Marktkommentar von Frank Walbaum, Marktanalyst bei Naga
Der Euro blieb am Montag gegenüber dem Dollar nahezu unverändert, da die Anleger vor der morgigen Rede der Präsidentin der Europäischen Zentralbank (EZB), Christine Lagarde, und der Veröffentlichung wichtiger ZEW-Stimmungsumfragen für Deutschland und den Euroraum eine vorsichtige Haltung einnahmen. Die Berichte dürften eine leichte Verbesserung zeigen, wobei der Index für die Eurozone von 22,7 auf 23,5 und der für Deutschland von 39,3 auf 40 steigen dürfte. Stärkere Werte könnten das Vertrauen in die wirtschaftlichen Aussichten der Region stärken und den Euro stützen.

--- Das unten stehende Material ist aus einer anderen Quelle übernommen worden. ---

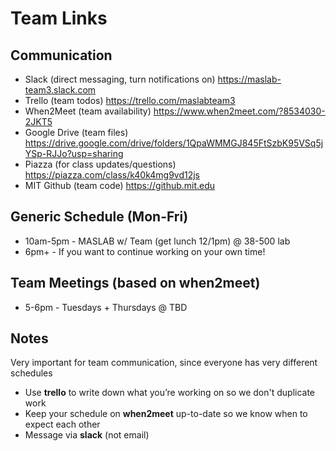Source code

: # Team Links

## Communication
* Slack (direct messaging, turn notifications on) https://maslab-team3.slack.com
* Trello (team todos) https://trello.com/maslabteam3
* When2Meet (team availability) https://www.when2meet.com/?8534030-2JKT5
* Google Drive (team files) https://drive.google.com/drive/folders/1QpaWMMGJ845FtSzbK95VSq5jYSp-RJJo?usp=sharing
* Piazza (for class updates/questions) https://piazza.com/class/k40k4mg9vd12js
* MIT Github (team code) https://github.mit.edu


## Generic Schedule (Mon-Fri)
* 10am-5pm - MASLAB w/ Team (get lunch 12/1pm) @ 38-500 lab
* 6pm+ - If you want to continue working on your own time!


## Team Meetings (based on when2meet)
* 5-6pm - Tuesdays + Thursdays @ TBD


## Notes 
Very important for team communication, since everyone has very different schedules
* Use **trello** to write down what you’re working on so we don't duplicate work
* Keep your schedule on **when2meet** up-to-date so we know when to expect each other
* Message via **slack** (not email)
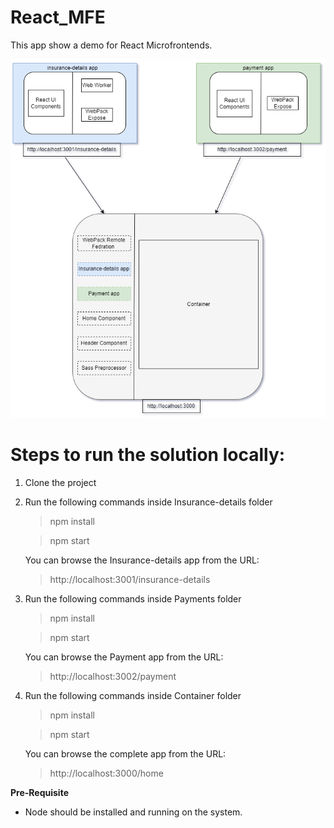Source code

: # React_MFE
This app show a demo for React Microfrontends.

![alt text](MFE_Architecture.drawio.png "Architecutre")

# Steps to run the solution locally:
1. Clone the project
2. Run the following commands inside Insurance-details folder

    > npm install

    > npm start

    You can browse the Insurance-details app from the URL:
    > http://localhost:3001/insurance-details

3. Run the following commands inside Payments folder

    > npm install

    > npm start

     You can browse the Payment app from the URL:
    > http://localhost:3002/payment

4. Run the following commands inside Container folder

    > npm install

    > npm start

     You can browse the complete app from the URL:
    > http://localhost:3000/home


**Pre-Requisite**
- Node should be installed and running on the system.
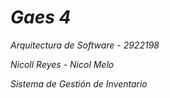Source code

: # ***Gaes 4***

*Arquitectura de Software - 2922198*

*Nicoll Reyes - Nicol Melo*

*Sistema de Gestión de Inventario*
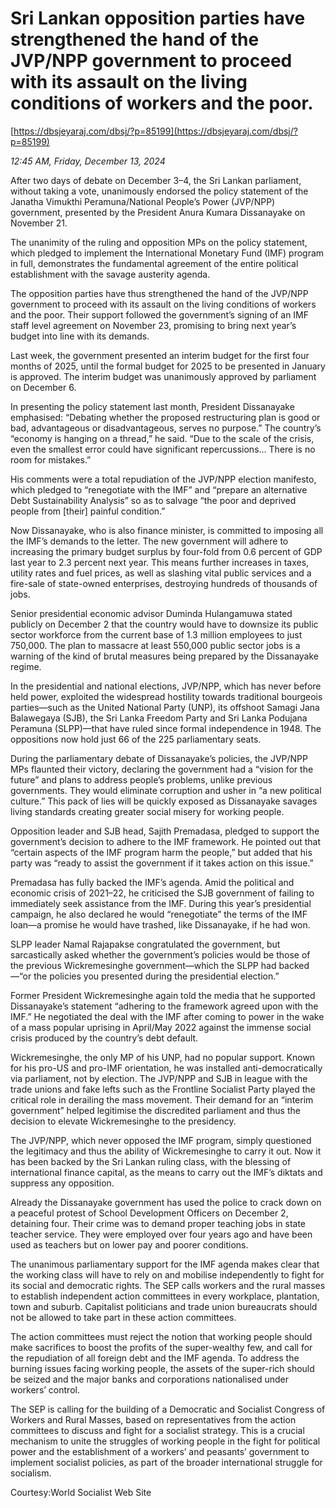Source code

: # Sri Lankan  opposition parties have strengthened the hand of the JVP/NPP government to proceed with its assault on the living conditions of workers and the poor.

[https://dbsjeyaraj.com/dbsj/?p=85199](https://dbsjeyaraj.com/dbsj/?p=85199)

*12:45 AM, Friday, December 13, 2024*

After two days of debate on December 3–4, the Sri Lankan parliament, without taking a vote, unanimously endorsed the policy statement of the Janatha Vimukthi Peramuna/National People’s Power (JVP/NPP) government, presented by the President Anura Kumara Dissanayake on November 21.

The unanimity of the ruling and opposition MPs on the policy statement, which pledged to implement the International Monetary Fund (IMF) program in full, demonstrates the fundamental agreement of the entire political establishment with the savage austerity agenda.

The opposition parties have thus strengthened the hand of the JVP/NPP government to proceed with its assault on the living conditions of workers and the poor. Their support followed the government’s signing of an IMF staff level agreement on November 23, promising to bring next year’s budget into line with its demands.

Last week, the government presented an interim budget for the first four months of 2025, until the formal budget for 2025 to be presented in January is approved. The interim budget was unanimously approved by parliament on December 6.

In presenting the policy statement last month, President Dissanayake emphasised: “Debating whether the proposed restructuring plan is good or bad, advantageous or disadvantageous, serves no purpose.” The country’s “economy is hanging on a thread,” he said. “Due to the scale of the crisis, even the smallest error could have significant repercussions… There is no room for mistakes.”

His comments were a total repudiation of the JVP/NPP election manifesto, which pledged to “renegotiate with the IMF” and “prepare an alternative Debt Sustainability Analysis” so as to salvage “the poor and deprived people from [their] painful condition.”

Now Dissanayake, who is also finance minister, is committed to imposing all the IMF’s demands to the letter. The new government will adhere to increasing the primary budget surplus by four-fold from 0.6 percent of GDP last year to 2.3 percent next year. This means further increases in taxes, utility rates and fuel prices, as well as slashing vital public services and a fire-sale of state-owned enterprises, destroying hundreds of thousands of jobs.

Senior presidential economic advisor Duminda Hulangamuwa stated publicly on December 2 that the country would have to downsize its public sector workforce from the current base of 1.3 million employees to just 750,000. The plan to massacre at least 550,000 public sector jobs is a warning of the kind of brutal measures being prepared by the Dissanayake regime.

In the presidential and national elections, JVP/NPP, which has never before held power, exploited the widespread hostility towards traditional bourgeois parties—such as the United National Party (UNP), its offshoot Samagi Jana Balawegaya (SJB), the Sri Lanka Freedom Party and Sri Lanka Podujana Peramuna (SLPP)—that have ruled since formal independence in 1948. The oppositions now hold just 66 of the 225 parliamentary seats.

During the parliamentary debate of Dissanayake’s policies, the JVP/NPP MPs flaunted their victory, declaring the government had a “vision for the future” and plans to address people’s problems, unlike previous governments. They would eliminate corruption and usher in “a new political culture.” This pack of lies will be quickly exposed as Dissanayake savages living standards creating greater social misery for working people.

Opposition leader and SJB head, Sajith Premadasa, pledged to support the government’s decision to adhere to the IMF framework. He pointed out that “certain aspects of the IMF program harm the people,” but added that his party was “ready to assist the government if it takes action on this issue.”

Premadasa has fully backed the IMF’s agenda. Amid the political and economic crisis of 2021–22, he criticised the SJB government of failing to immediately seek assistance from the IMF. During this year’s presidential campaign, he also declared he would “renegotiate” the terms of the IMF loan—a promise he would have trashed, like Dissanayake, if he had won.

SLPP leader Namal Rajapakse congratulated the government, but sarcastically asked whether the government’s policies would be those of the previous Wickremesinghe government—which the SLPP had backed—“or the policies you presented during the presidential election.”

Former President Wickremesinghe again told the media that he supported Dissanayake’s statement “adhering to the framework agreed upon with the IMF.” He negotiated the deal with the IMF after coming to power in the wake of a mass popular uprising in April/May 2022 against the immense social crisis produced by the country’s debt default.

Wickremesinghe, the only MP of his UNP, had no popular support. Known for his pro-US and pro-IMF orientation, he was installed anti-democratically via parliament, not by election. The JVP/NPP and SJB in league with the trade unions and fake lefts such as the Frontline Socialist Party played the critical role in derailing the mass movement. Their demand for an “interim government” helped legitimise the discredited parliament and thus the decision to elevate Wickremesinghe to the presidency.

The JVP/NPP, which never opposed the IMF program, simply questioned the legitimacy and thus the ability of Wickremesinghe to carry it out. Now it has been backed by the Sri Lankan ruling class, with the blessing of international finance capital, as the means to carry out the IMF’s diktats and suppress any opposition.

Already the Dissanayake government has used the police to crack down on a peaceful protest of School Development Officers on December 2, detaining four. Their crime was to demand proper teaching jobs in state teacher service. They were employed over four years ago and have been used as teachers but on lower pay and poorer conditions.

The unanimous parliamentary support for the IMF agenda makes clear that the working class will have to rely on and mobilise independently to fight for its social and democratic rights. The SEP calls workers and the rural masses to establish independent action committees in every workplace, plantation, town and suburb. Capitalist politicians and trade union bureaucrats should not be allowed to take part in these action committees.

The action committees must reject the notion that working people should make sacrifices to boost the profits of the super-wealthy few, and call for the repudiation of all foreign debt and the IMF agenda. To address the burning issues facing working people, the assets of the super-rich should be seized and the major banks and corporations nationalised under workers’ control.

The SEP is calling for the building of a Democratic and Socialist Congress of Workers and Rural Masses, based on representatives from the action committees to discuss and fight for a socialist strategy. This is a crucial mechanism to unite the struggles of working people in the fight for political power and the establishment of a workers’ and peasants’ government to implement socialist policies, as part of the broader international struggle for socialism.

Courtesy:World Socialist Web Site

Die Renditen in der Eurozone waren relativ stabil, wobei die Rendite 10-jähriger deutscher Staatsanleihen bei 2,67 % lag, was die unveränderten Erwartungen widerspiegelt, dass die EZB die Zinsen vorerst unverändert lassen wird. Kürzlich erklärte EZB-Vizepräsident Luis de Guindos, dass das aktuelle Zinsniveau angemessen sei, die Politik jedoch angepasst werden könnte, sollten sich die Inflations- oder Wachstumsprognosen wesentlich ändern.
Die Anleger verfolgen weiterhin aufmerksam die Äußerungen von Lagarde, die den Euro und die europäischen Anleihemärkte beeinflussen könnten. Auf der anderen Seite des Atlantiks könnte der Optimismus, dass die Stilllegung der US-Regierung bald beendet sein könnte, dem Dollar gegenüber dem Euro zugutekommen.